> **WORK TASK**:
From the material that follows, please give the number of lines containing the string "bowl", and that number alone.

> **THE INPUT**:
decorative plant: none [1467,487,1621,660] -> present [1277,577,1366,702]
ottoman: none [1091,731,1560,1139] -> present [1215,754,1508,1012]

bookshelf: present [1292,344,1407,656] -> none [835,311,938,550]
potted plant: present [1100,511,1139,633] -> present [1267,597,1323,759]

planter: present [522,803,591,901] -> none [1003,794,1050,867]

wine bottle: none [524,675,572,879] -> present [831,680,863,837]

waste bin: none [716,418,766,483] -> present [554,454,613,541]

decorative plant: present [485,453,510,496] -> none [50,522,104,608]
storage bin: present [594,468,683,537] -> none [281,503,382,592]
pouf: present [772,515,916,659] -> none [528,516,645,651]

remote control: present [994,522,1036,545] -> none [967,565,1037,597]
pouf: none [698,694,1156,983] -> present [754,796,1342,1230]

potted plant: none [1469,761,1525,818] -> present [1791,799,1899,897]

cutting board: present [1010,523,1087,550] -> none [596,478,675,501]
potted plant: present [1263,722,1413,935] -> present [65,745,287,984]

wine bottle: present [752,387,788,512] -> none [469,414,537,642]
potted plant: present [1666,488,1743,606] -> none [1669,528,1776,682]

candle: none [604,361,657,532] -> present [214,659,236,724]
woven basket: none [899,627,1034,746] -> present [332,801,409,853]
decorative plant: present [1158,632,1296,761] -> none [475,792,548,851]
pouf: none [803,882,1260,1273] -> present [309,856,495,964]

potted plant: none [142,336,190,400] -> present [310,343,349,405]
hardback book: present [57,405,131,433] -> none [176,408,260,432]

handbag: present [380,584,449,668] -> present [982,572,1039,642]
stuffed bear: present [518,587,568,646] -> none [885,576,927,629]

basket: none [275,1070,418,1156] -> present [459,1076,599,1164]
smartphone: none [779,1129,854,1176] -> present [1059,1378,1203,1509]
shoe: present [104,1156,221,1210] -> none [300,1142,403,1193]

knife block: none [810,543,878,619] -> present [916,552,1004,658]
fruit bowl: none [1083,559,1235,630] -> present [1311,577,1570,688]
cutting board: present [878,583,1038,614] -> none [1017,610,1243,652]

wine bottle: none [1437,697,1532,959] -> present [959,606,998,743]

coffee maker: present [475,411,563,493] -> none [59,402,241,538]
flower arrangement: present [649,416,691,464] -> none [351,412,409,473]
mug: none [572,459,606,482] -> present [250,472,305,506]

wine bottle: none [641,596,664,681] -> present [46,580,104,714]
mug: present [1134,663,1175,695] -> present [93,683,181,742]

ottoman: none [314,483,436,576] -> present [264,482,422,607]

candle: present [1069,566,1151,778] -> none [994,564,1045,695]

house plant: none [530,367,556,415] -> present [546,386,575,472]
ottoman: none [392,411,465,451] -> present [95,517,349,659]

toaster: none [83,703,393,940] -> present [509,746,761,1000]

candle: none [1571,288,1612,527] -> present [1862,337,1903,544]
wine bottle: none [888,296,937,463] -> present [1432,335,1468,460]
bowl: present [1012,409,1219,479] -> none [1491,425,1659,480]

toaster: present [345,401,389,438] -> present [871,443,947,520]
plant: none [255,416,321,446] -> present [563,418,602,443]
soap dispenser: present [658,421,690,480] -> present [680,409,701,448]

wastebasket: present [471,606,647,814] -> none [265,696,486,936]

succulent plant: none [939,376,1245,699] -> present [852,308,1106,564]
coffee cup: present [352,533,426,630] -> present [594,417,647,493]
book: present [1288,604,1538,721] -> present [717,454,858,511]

> **ANSWER TO THE PROBLEM**:
2